RECORDS SHOWN ▸
※
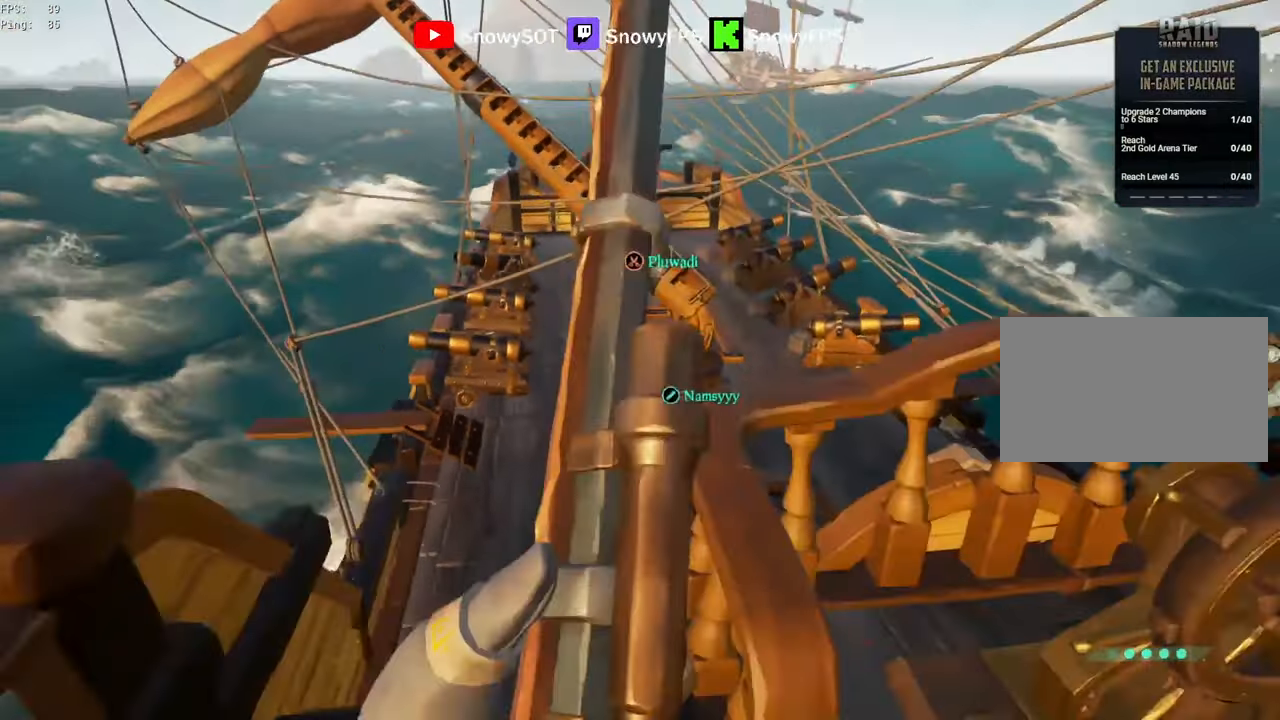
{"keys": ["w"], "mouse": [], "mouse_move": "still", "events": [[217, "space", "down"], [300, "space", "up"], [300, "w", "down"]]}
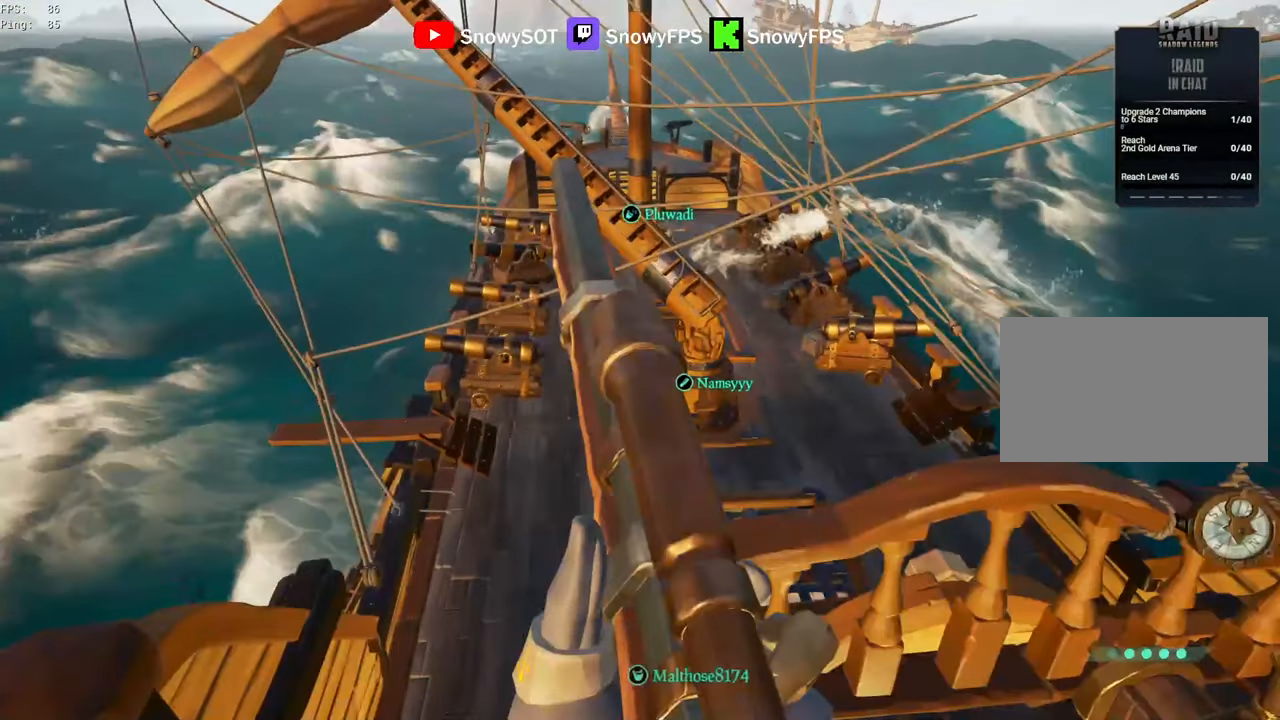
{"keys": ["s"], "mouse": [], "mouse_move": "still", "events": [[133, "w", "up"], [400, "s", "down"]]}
※
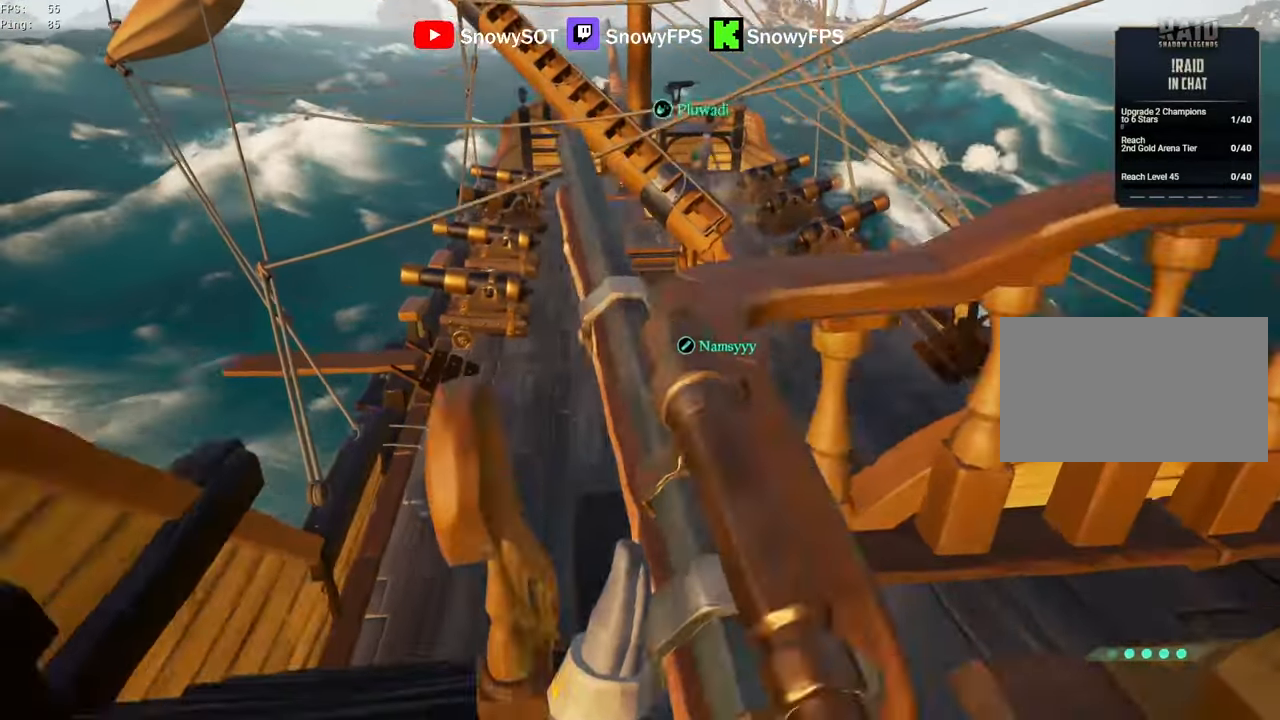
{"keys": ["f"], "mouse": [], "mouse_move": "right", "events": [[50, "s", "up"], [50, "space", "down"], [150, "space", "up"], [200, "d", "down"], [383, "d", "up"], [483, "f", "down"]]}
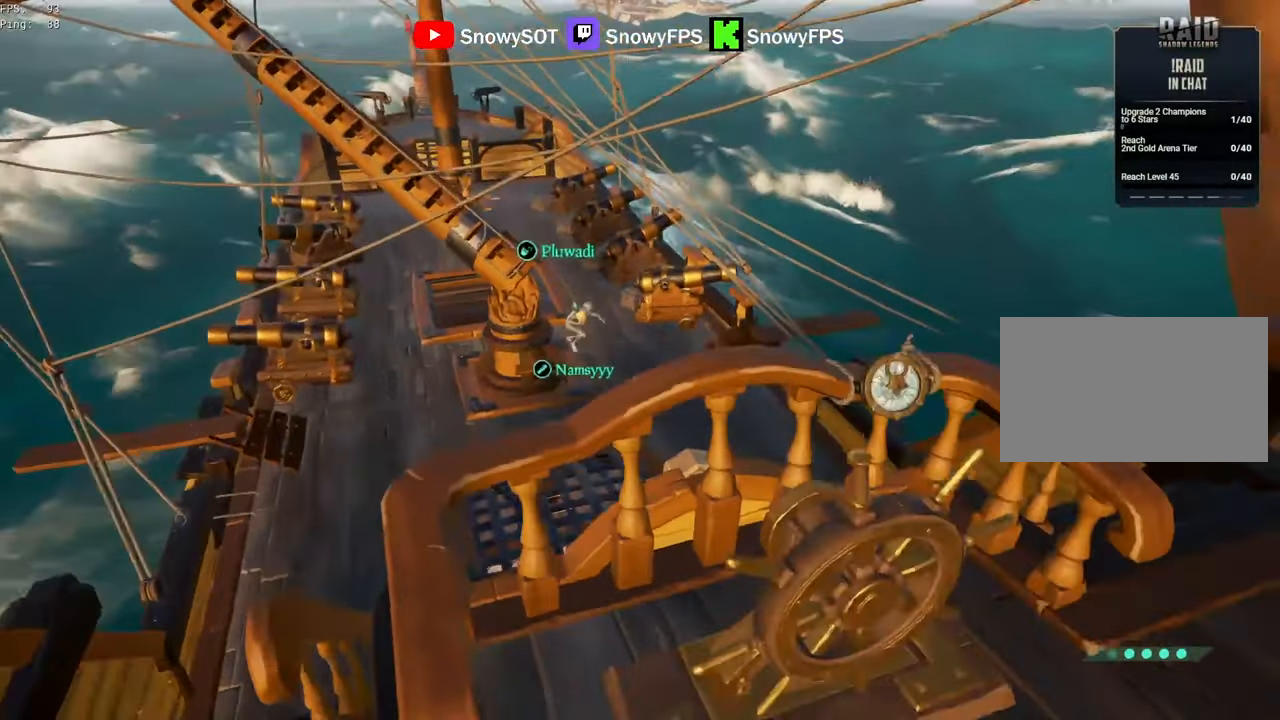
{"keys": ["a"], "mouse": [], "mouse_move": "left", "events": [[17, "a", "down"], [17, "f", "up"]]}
※
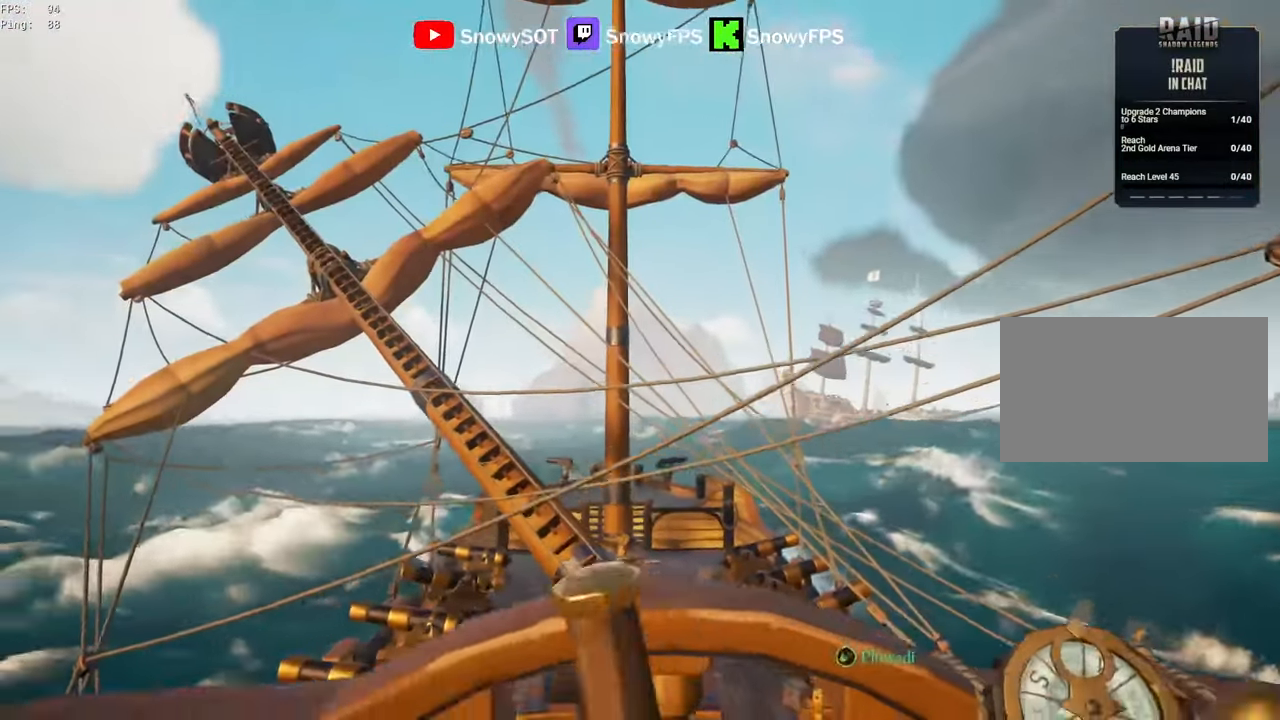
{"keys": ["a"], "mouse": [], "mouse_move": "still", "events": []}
※
EXERCISE REQUIREMENTS ▸
Using the data above, tally each line that contains "space". Write only the total.

EXERCISE OUTPUT ▸
2